I’d like to make two simple observations to put this in perspective.
This is not a surprise. Cryptography experts have suspected since 2005 that SHA-1 was vulnerable and recommended using other algorithms. The security community has been gleeful about Google’s announcement. They feel vindicated for telling people for years not to use SHA-1.
This took a lot of work, both in terms of research and computing. Crypto researchers have been trying to break SHA-1 for 22 years. And according to their announcement, these are the resources Google had to use to break SHA-1:
- Nine quintillion (9,223,372,036,854,775,808) SHA-1 computations in total
- 6,500 years of CPU computation to complete the attack first phase
- 110 years of GPU computation to complete the second phase
While SHA-1 is no longer recommended, it’s hardly a failure. I don’t imagine it would take 22 years of research and millions of CPU hours to break into my car.
I’m not saying people should use SHA-1. I recently advised a client not to use SHA-1. Why not use a better algorithm (or at least what is currently widely believed to be a better algorithm) like SHA-256? But I am saying it’s easy to exaggerate what it means to say SHA-1 has failed.
Update: Attacks on SHA-1 have gotten orders of magnitude more efficient in the time since this post was first written. See this announcement of a chosen prefix collision.
While, probably, “there’s still time” (though not a lot), what are current ideas for migrating git to a different hash?
See Linus Torvald’s response.
It’s very misleading to emphasize the millions of CPU hours that it took to find the first SHA-1 collision, because an unsophisticated reader might think that the second SHA-1 collision will also take millions of CPU hours to find.

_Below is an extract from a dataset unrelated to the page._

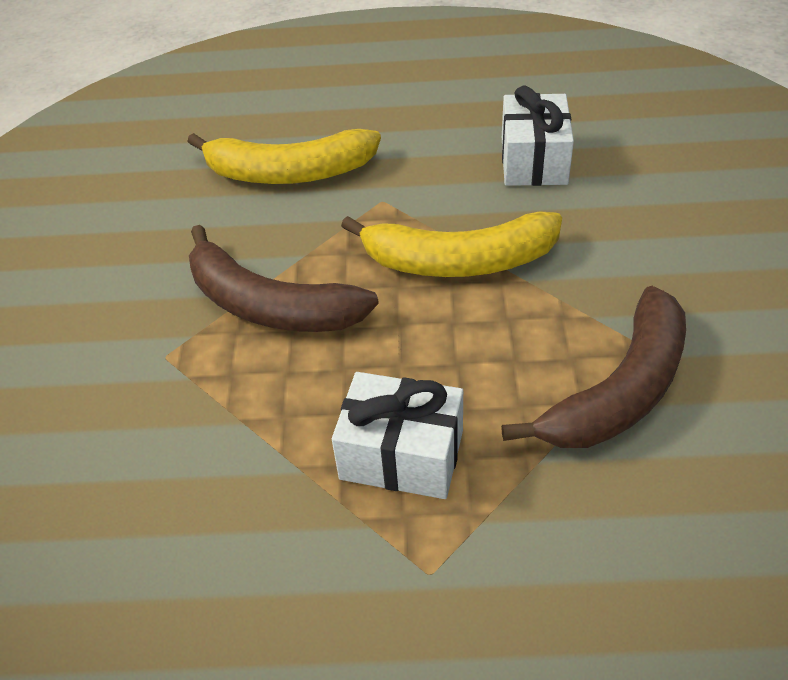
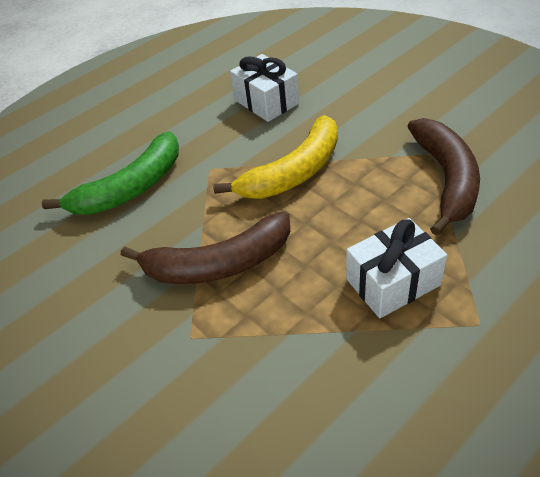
camera: 40 degrees left, 0 degrees up
(289, 173) = (131, 188): yellow banana -> green banana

In fact, second (and subsequent) collisions can be trivially found just by appending arbitrary identical suffixes to the first collision, since SHA-1 is an iterated hash function. The ease of finding multiple collisions makes SHA-1 considerably less secure than one would naively expect if one were a non-expert.
DJ: I agree that the second instance of hash collisions is easier to create than the first, but duplicating Google’s result doesn’t show a security weakness per se. Yes, you could take their artificial example and create a minor variation on it.

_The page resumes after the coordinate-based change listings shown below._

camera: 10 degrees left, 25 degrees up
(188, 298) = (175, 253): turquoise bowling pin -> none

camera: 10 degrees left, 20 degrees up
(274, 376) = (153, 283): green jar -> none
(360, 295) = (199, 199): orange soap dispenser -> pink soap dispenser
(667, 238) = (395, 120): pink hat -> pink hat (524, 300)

But the real equation is how hard would it be to take a document you care about, say a contract, and for someone to tamper with it while preserving the hash value.
Google chose PDFs for a reason. They’re easy to change without making it noticeable. See Linus Torvald’s comments on why the Google announcement isn’t necessarily disastrous news for git.
John, Linus is far from an expert on cryptography and his opinion shouldn’t be given any more weight than if a crypto expert like me were to try to opine on operating systems or some other area in which I’m not an expert. His comments right off the bat contain several obvious factual errors. For example he states that the length field in git should “make collision attacks much harder” which is simply complete nonsense since all known SHA-1 collisions have identical length so the length field would be of absolutely no use in preventing a collision attack.
> For example he states that the length field in git should
> “make collision attacks much harder” which is simply
> complete nonsense since all known SHA-1 collisions have
> identical length
The problem is trying to find a collision that 1) has the same length, 2) is compilable and 3) does what you want.
The easiest way to create a collision in C is inside of a comment:
/* put some garbage here */
if you add 100 characters of garbage you’ll have to remove 100 characters of useful code, with some limitations: you can’t just cut keywords in the middle. If you change a variable name you must change it everywhere.
And, then, you’ll have to inject your own malicious code.
All in all, I think Linus is right.